§ **WORK REQUEST**
Restate the listing below word for word. No picture belongs in the result.

§ **EXTRACTED INFORMATION**
.....

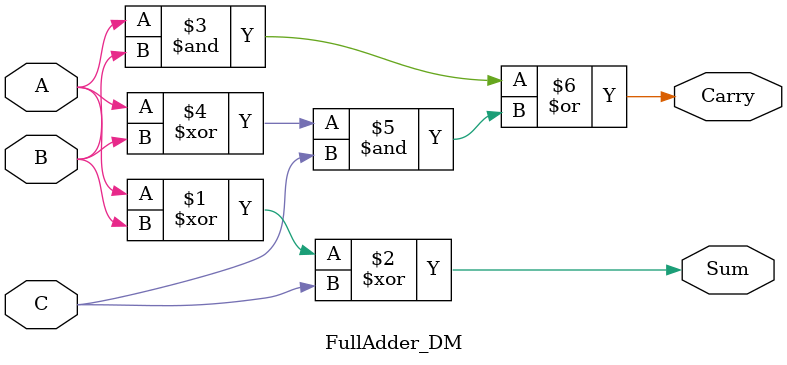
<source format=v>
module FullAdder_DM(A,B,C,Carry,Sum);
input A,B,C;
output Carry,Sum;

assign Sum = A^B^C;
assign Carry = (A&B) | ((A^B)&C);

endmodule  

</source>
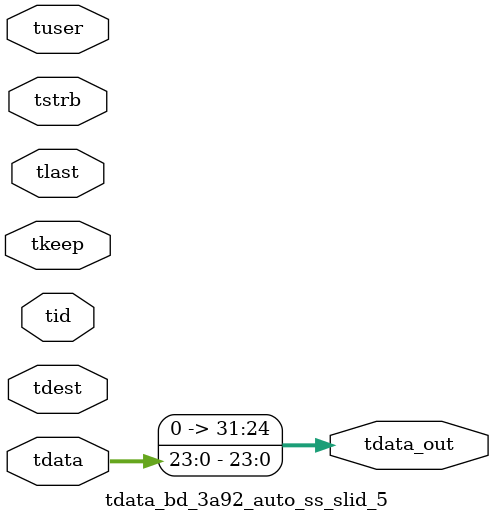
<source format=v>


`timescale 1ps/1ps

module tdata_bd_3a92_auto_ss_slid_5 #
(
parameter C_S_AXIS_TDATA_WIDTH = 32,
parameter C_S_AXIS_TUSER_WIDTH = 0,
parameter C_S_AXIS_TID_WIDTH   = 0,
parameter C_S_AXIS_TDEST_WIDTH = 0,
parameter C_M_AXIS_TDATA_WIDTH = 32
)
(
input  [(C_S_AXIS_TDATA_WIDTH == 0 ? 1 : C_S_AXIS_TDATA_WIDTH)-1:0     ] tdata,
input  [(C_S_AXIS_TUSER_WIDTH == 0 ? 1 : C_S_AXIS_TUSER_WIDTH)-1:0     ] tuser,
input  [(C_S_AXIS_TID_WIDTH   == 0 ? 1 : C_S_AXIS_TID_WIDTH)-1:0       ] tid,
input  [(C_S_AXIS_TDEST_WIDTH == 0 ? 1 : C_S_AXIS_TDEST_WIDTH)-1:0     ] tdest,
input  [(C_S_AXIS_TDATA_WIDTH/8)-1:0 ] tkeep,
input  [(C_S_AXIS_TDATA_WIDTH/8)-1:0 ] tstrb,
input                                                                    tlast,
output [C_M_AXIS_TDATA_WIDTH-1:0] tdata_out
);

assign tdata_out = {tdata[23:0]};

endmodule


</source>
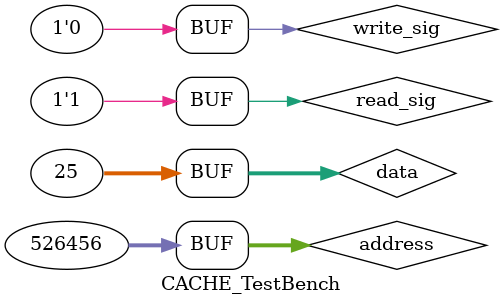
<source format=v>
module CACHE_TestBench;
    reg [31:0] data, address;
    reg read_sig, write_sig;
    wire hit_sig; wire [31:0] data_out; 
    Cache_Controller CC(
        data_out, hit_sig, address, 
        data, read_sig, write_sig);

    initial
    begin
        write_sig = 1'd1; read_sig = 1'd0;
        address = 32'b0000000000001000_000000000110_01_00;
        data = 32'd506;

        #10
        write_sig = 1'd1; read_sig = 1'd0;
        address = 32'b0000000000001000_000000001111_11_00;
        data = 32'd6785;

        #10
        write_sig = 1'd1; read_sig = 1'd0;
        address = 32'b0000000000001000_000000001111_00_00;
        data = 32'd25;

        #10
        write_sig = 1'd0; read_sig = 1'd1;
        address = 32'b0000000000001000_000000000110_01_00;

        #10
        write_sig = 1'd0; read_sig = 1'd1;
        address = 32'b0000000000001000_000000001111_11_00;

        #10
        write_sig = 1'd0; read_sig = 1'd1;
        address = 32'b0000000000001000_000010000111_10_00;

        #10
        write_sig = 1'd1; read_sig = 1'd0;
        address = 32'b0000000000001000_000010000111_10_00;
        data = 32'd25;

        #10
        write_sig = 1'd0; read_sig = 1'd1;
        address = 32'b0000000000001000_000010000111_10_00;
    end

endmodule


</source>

.....

§ **SOLUTION TO THE EXERCISE**
<source format=v>
module FullAdder_DM(A,B,C,Carry,Sum);
input A,B,C;
output Carry,Sum;

assign Sum = A^B^C;
assign Carry = (A&B) | ((A^B)&C);

endmodule  

</source>
<source format=v>


`timescale 1ps/1ps

module tdata_bd_3a92_auto_ss_slid_5 #
(
parameter C_S_AXIS_TDATA_WIDTH = 32,
parameter C_S_AXIS_TUSER_WIDTH = 0,
parameter C_S_AXIS_TID_WIDTH   = 0,
parameter C_S_AXIS_TDEST_WIDTH = 0,
parameter C_M_AXIS_TDATA_WIDTH = 32
)
(
input  [(C_S_AXIS_TDATA_WIDTH == 0 ? 1 : C_S_AXIS_TDATA_WIDTH)-1:0     ] tdata,
input  [(C_S_AXIS_TUSER_WIDTH == 0 ? 1 : C_S_AXIS_TUSER_WIDTH)-1:0     ] tuser,
input  [(C_S_AXIS_TID_WIDTH   == 0 ? 1 : C_S_AXIS_TID_WIDTH)-1:0       ] tid,
input  [(C_S_AXIS_TDEST_WIDTH == 0 ? 1 : C_S_AXIS_TDEST_WIDTH)-1:0     ] tdest,
input  [(C_S_AXIS_TDATA_WIDTH/8)-1:0 ] tkeep,
input  [(C_S_AXIS_TDATA_WIDTH/8)-1:0 ] tstrb,
input                                                                    tlast,
output [C_M_AXIS_TDATA_WIDTH-1:0] tdata_out
);

assign tdata_out = {tdata[23:0]};

endmodule


</source>
<source format=v>
module CACHE_TestBench;
    reg [31:0] data, address;
    reg read_sig, write_sig;
    wire hit_sig; wire [31:0] data_out; 
    Cache_Controller CC(
        data_out, hit_sig, address, 
        data, read_sig, write_sig);

    initial
    begin
        write_sig = 1'd1; read_sig = 1'd0;
        address = 32'b0000000000001000_000000000110_01_00;
        data = 32'd506;

        #10
        write_sig = 1'd1; read_sig = 1'd0;
        address = 32'b0000000000001000_000000001111_11_00;
        data = 32'd6785;

        #10
        write_sig = 1'd1; read_sig = 1'd0;
        address = 32'b0000000000001000_000000001111_00_00;
        data = 32'd25;

        #10
        write_sig = 1'd0; read_sig = 1'd1;
        address = 32'b0000000000001000_000000000110_01_00;

        #10
        write_sig = 1'd0; read_sig = 1'd1;
        address = 32'b0000000000001000_000000001111_11_00;

        #10
        write_sig = 1'd0; read_sig = 1'd1;
        address = 32'b0000000000001000_000010000111_10_00;

        #10
        write_sig = 1'd1; read_sig = 1'd0;
        address = 32'b0000000000001000_000010000111_10_00;
        data = 32'd25;

        #10
        write_sig = 1'd0; read_sig = 1'd1;
        address = 32'b0000000000001000_000010000111_10_00;
    end

endmodule


</source>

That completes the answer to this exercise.